Another key topic is resilience. Are the systems backed up? If yes, are those backups tested and isolated from impacted domains? It’s not uncommon to discover backups that are either untested, outdated, or encrypted because they were part of the same trust zone targeted by ransomware. The answer here directly informs both containment and reconstruction strategies, including the establishment of a trustworthy pivot date (the earliest point at which systems can be considered uncompromised).

When the CISO discovers that the backup plan isn’t functional

Finally, a description of the surrounding network is required:

Firewall presence and configuration / logging
Proxy logging
DMZ & VLAN segmentation…

Ask about the Internet exposure, contrary to popular belief, phishing is not the primary cause of compromise in most cases observed during field operations. Many initial accesses stem from vulnerable perimeter assets: outdated Citrix, Ivanti, or Fortinet appliances, exposed RDP endpoints, etc.
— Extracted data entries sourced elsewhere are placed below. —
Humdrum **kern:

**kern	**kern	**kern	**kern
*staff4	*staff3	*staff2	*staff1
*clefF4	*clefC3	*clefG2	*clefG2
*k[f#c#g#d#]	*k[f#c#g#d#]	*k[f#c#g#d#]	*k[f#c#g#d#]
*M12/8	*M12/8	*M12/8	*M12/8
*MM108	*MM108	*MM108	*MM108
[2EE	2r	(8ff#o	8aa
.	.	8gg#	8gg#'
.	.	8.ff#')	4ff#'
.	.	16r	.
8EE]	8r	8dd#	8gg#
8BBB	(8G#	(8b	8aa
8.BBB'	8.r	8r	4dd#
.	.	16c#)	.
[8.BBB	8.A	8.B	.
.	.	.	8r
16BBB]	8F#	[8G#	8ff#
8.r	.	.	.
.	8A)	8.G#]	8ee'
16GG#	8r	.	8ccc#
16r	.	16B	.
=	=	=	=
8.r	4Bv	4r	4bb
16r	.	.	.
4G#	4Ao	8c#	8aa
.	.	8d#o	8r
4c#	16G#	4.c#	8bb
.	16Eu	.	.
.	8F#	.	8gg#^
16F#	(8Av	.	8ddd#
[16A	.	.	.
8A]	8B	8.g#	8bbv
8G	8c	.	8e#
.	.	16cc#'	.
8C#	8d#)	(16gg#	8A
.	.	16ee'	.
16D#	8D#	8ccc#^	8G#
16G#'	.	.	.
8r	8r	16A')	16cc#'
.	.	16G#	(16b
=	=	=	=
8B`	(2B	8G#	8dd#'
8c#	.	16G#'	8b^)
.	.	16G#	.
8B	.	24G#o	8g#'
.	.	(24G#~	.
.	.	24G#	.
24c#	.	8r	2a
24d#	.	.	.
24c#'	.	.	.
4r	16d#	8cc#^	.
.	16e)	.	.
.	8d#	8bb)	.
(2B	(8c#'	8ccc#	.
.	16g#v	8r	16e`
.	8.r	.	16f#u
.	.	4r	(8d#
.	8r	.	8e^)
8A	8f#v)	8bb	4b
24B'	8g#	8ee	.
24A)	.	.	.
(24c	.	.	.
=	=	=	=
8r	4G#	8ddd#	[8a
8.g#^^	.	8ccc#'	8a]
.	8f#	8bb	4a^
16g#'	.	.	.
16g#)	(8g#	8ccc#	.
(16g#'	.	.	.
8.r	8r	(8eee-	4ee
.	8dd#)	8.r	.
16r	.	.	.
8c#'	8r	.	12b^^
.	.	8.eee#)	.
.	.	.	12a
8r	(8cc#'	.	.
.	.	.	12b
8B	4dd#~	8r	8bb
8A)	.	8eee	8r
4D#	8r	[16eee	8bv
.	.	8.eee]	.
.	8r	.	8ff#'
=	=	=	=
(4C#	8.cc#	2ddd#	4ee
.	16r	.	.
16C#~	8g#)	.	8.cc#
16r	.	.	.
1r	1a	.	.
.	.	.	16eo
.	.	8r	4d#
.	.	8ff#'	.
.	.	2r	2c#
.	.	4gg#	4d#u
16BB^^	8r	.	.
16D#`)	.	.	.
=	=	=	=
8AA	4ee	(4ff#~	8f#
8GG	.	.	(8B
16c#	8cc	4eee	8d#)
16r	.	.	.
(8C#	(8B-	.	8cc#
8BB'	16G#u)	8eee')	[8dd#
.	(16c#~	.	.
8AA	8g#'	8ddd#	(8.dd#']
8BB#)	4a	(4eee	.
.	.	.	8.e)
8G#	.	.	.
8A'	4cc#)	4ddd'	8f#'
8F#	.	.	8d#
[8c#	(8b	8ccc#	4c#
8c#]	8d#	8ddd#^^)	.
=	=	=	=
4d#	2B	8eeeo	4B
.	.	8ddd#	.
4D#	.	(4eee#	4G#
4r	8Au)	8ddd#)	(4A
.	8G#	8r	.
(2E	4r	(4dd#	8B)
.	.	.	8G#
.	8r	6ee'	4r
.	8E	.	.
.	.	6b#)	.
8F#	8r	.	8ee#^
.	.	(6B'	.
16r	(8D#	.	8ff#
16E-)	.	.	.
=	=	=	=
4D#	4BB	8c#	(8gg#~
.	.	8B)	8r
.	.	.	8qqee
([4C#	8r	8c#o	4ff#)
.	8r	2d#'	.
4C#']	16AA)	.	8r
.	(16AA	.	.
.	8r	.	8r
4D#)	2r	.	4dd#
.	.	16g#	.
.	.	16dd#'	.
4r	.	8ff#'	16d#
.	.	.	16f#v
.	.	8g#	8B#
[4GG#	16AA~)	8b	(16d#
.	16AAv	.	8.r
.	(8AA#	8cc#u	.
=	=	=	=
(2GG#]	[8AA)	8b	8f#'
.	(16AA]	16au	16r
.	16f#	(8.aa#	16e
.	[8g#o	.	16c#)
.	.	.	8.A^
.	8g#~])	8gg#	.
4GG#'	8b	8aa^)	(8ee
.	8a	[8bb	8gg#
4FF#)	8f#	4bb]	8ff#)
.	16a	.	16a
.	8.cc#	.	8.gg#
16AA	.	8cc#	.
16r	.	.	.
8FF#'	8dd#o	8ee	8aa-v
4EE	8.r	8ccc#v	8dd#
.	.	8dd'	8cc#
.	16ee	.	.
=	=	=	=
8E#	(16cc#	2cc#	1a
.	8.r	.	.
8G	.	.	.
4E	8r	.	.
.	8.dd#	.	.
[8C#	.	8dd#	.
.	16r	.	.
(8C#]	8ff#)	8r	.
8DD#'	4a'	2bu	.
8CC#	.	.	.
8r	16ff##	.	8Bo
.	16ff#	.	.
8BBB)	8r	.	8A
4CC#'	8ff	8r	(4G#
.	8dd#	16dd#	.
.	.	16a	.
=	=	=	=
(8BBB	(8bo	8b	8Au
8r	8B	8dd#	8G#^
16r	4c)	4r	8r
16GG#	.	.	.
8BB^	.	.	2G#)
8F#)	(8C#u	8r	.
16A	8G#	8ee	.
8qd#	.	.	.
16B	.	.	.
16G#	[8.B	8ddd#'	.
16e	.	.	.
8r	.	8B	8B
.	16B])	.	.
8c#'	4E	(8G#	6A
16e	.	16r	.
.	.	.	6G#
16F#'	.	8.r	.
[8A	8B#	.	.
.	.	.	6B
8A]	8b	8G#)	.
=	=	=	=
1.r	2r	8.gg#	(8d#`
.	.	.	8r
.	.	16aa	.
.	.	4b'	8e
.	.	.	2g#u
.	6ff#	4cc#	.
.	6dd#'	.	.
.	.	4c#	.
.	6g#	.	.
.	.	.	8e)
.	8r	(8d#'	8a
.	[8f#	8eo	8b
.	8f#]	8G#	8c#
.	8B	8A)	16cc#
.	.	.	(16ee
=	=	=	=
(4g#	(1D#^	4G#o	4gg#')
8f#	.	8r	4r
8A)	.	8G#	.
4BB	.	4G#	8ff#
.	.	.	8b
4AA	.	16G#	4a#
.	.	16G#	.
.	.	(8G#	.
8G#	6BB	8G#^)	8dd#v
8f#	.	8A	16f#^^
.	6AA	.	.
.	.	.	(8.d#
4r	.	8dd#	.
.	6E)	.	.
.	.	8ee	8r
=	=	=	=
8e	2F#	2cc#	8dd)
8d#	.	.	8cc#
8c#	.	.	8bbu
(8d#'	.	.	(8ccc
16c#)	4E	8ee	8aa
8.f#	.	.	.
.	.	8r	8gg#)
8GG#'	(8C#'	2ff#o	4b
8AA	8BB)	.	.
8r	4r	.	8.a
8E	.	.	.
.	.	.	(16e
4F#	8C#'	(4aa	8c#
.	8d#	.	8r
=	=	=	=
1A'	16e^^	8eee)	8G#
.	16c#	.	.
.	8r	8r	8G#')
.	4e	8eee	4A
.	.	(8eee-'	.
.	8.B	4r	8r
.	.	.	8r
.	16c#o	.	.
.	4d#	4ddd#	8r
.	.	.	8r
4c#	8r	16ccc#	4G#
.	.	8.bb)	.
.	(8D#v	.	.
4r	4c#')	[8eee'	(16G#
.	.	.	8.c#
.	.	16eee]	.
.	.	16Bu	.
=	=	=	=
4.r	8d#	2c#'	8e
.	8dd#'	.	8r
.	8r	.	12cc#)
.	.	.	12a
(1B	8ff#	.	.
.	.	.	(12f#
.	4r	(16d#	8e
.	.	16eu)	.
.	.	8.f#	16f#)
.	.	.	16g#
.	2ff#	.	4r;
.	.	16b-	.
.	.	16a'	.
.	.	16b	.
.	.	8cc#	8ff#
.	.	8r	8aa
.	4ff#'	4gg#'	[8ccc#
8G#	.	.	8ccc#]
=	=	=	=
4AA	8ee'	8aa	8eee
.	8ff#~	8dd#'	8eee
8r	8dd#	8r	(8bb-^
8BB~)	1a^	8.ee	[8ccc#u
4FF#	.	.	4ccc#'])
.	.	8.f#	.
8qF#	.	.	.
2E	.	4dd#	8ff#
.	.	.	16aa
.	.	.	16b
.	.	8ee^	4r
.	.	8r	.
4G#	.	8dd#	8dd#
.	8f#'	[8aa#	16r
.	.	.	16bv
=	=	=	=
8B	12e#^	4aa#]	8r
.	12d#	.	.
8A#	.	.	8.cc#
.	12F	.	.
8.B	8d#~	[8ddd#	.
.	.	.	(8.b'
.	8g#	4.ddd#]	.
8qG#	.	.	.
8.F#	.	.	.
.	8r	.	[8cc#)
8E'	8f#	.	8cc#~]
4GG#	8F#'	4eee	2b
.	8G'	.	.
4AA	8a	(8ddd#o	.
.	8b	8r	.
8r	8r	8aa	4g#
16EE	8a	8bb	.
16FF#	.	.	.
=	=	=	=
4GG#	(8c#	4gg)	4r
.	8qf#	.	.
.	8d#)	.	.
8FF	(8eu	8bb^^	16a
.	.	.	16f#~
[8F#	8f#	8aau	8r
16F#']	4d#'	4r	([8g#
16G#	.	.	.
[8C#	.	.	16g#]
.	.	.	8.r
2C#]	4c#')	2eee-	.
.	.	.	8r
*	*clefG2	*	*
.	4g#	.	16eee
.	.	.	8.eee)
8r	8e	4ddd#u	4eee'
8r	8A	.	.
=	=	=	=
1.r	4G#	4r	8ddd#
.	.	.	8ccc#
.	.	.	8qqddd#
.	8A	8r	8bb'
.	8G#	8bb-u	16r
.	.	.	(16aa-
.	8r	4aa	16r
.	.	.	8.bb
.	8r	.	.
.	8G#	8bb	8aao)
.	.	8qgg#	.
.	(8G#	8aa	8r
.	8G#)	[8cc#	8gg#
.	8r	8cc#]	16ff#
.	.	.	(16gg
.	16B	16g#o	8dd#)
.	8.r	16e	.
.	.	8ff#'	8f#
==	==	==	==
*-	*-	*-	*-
Understanding the exposure and protections in place around these assets often provides crucial context in tracing the initial breach path.

A quick win here is to ask for the external IP address of the impacted perimeter. This enables rapid verification using platforms like Censys or Shodan to determine what services and ports are publicly exposed, which can reveal misconfigurations or forgotten services vulnerable to exploitation.

Another key area to explore is the historical context of the perimeter in question. Ask whether there have been prior incidents affecting the same assets or environment. Sometimes an earlier event, poorly scoped, misclassified, or superficially investigated, can turn out to be the initial foothold of a threat actor who later resurfaces with elevated access and a clearer understanding of the environment. There are numerous real-world examples where credentials, defensive posture, or internal mappings were resold or reused in subsequent attacks.

Similarly, ask for the results of any recent perimeter penetration tests. Unfortunately, penetration test results are often underutilized by customers. A vulnerability may have been reported as critical, but not fixed due to time or resource constraints. Identifying these known weaknesses, especially those that have not been corrected, can shed light on how an attacker gained access to the system, and which weaknesses can still be exploited.

Conclusion#

There is no single model for qualifying security incidents. While frameworks and checklists are useful for avoiding blind spots, the process itself must remain flexible and context-driven. With experience, the flow of questions and validations becomes more natural. Patterns become easier to recognize, and your instincts improve as you learn how to read between the lines.

Each case refines your approach. Over time, incident qualification becomes more intuitive, almost like muscle memory. The goal is not to ask every possible question, but to identify the most relevant ones based on the situation. Knowing what to ask, when to ask it, and how to verify the answers is what enables a fast, reliable, and focused response.

The ultimate aim is simple. Build the most accurate and complete understanding of the situation, even when chaos is unfolding around you. That is the foundation for every effective response.